The neighbourhood bazaars have given way to supermarkets and malls — with global retail giants vying for entry. The Bengali babu — staple election fodder of the Left — is a new man. He exudes hope. And his mascot is chief minister Buddhadev Bhattacharjee.

But the Left's poster boy faces a strange dichotomy. The urban expectations do match those in the villages. Buddha and his party take great pains to explain to the rural voters that the government has not ignored them. No one knows if this assurance cuts ice.

This time, the focus is the city. And the early signs augur well. The middle class is smiling and the barbs are muted.

"There has been a marked change in the attitude of the common Kolkatan. It's a new dawn, if not for him, at least for his children," says Dr Saikat Guha, who has is back home after a long stint outside to find the health sector booming.

The economy has perked up. The roads are teeming with new cars and gleaming motorcycles. New high-rise blocks and satellite townships dot fringes like Salt Lake and Rajarhat. Swank eateries stand cheek by jowl.

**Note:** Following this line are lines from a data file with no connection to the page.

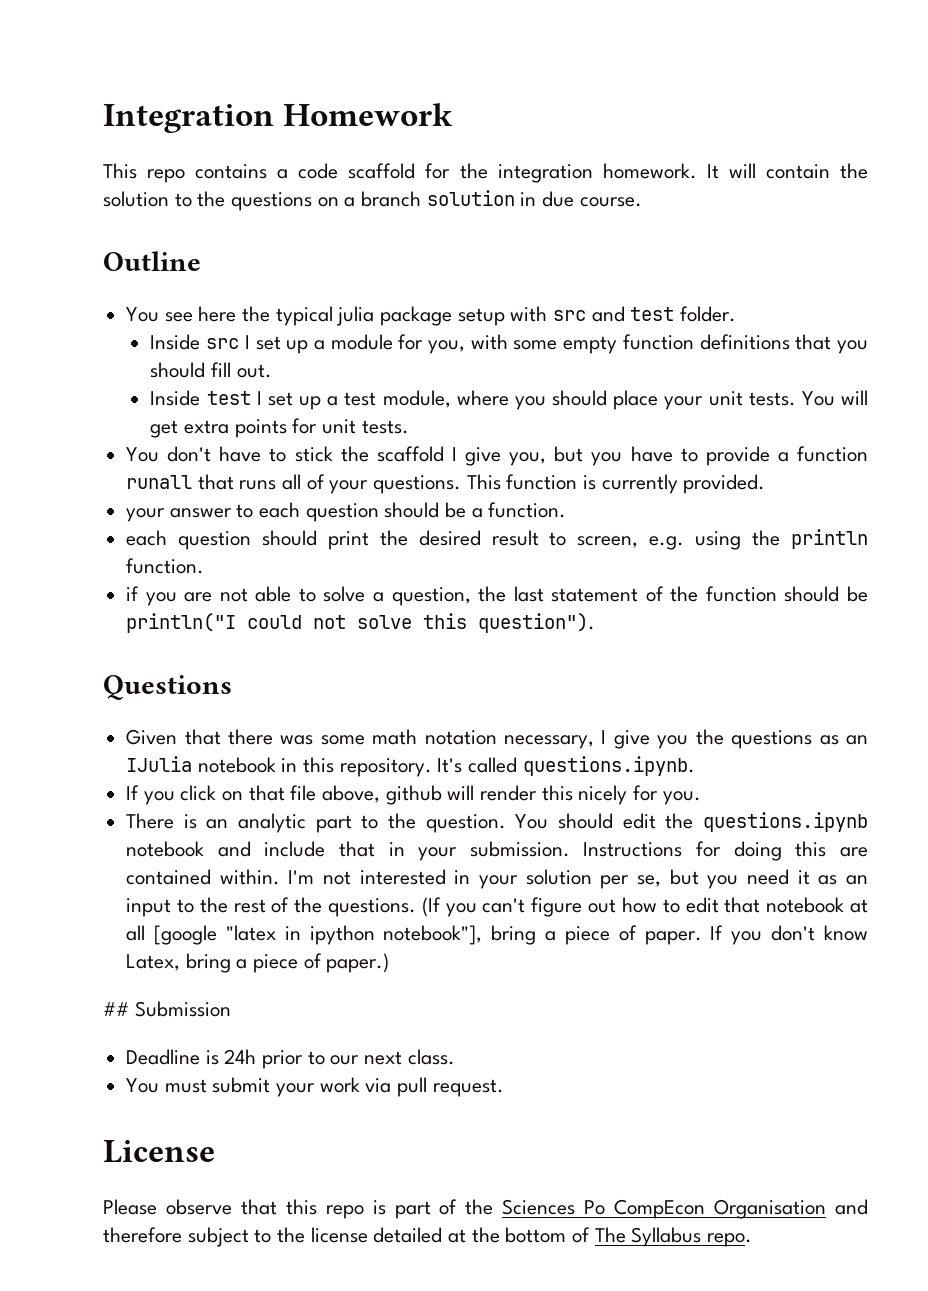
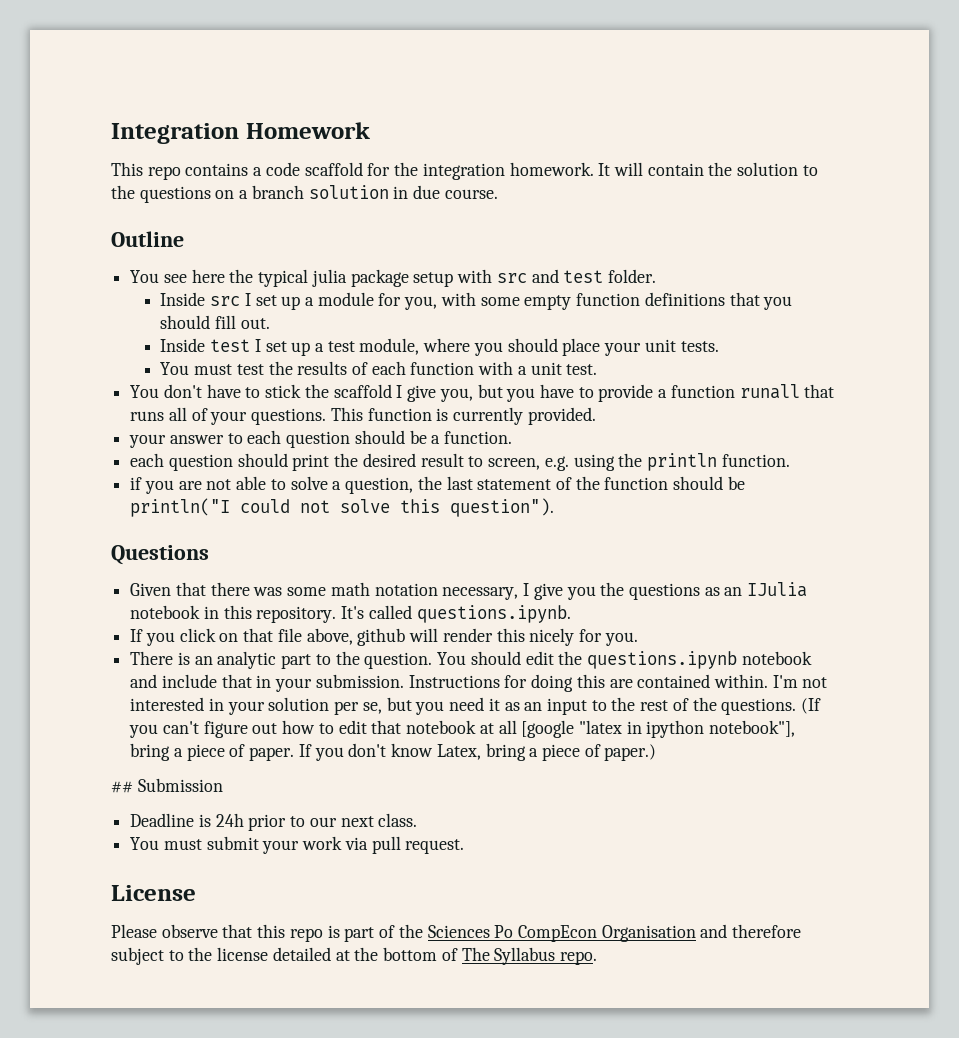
[801,390,868,406] [150,418,409,438] You will get extra points for unit tests. -> [160,361,598,375] // You must test the results of each function with a unit test.

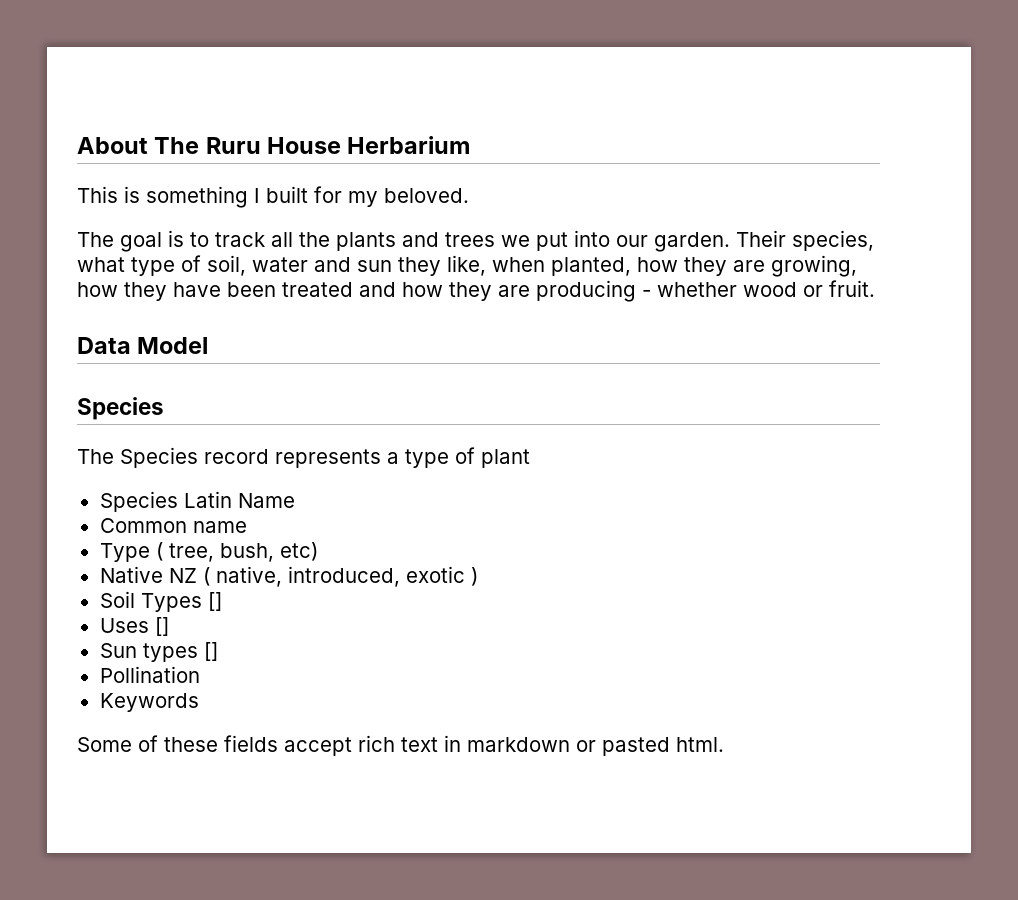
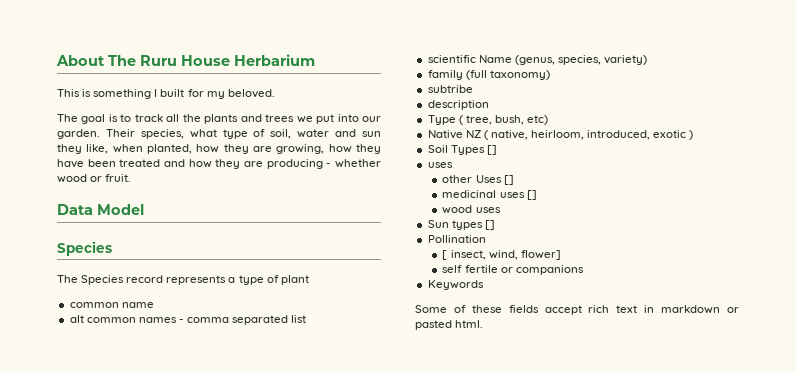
[99,491,295,512] [99,518,247,533] Species Latin Name // Common name -> [69,302,154,308] [69,315,307,325] [427,55,648,65] [427,70,550,80] [427,85,473,93] [427,100,489,110] common name // alt common names - comma separated list // scientific Name (genus, species, variety) // family (full taxonomy) // subtribe // description
(282, 576) none -> [531,130,585,140] heirloom,
(222, 601) none -> [427,162,453,168] [442,175,473,183] uses // other
(169, 626) none -> [442,190,537,200] [442,205,501,214] // medicinal uses [] // wood uses
(200, 674) none -> [442,250,561,260] [442,265,584,275] // [ insect, wind, flower] // self fertile or companions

Vehicle and home loan kiosks are up and everywhere. The conservative Bengali has let down his guard. West ern wears are being sold off the racks faster than veggies. And couples make bold statements at Chowringhee and Park Street.

Says retired professor Manindra Ghosh: "A Kolkatan now feels part of the pan Indian middle class despite the change in name and the curbs on teaching English." But the Left has undone some of that. It recently brought back English at the primary level.

The boom is all-pervasive — from industries to the small screen. BPO is the new buzzword and channels crowd the box. "Educated Bengalis need not go to Delhi or Bangalore to find work. They can find IT jobs near home," says Sarthak Barik, an IT professional.

The roadmap has more townships, a new metro, hotels and industries in store. It also gives the Opposition the much-needed stick. The reds are being dubbed anti-farmers.

It's all in the game and the Left knows it.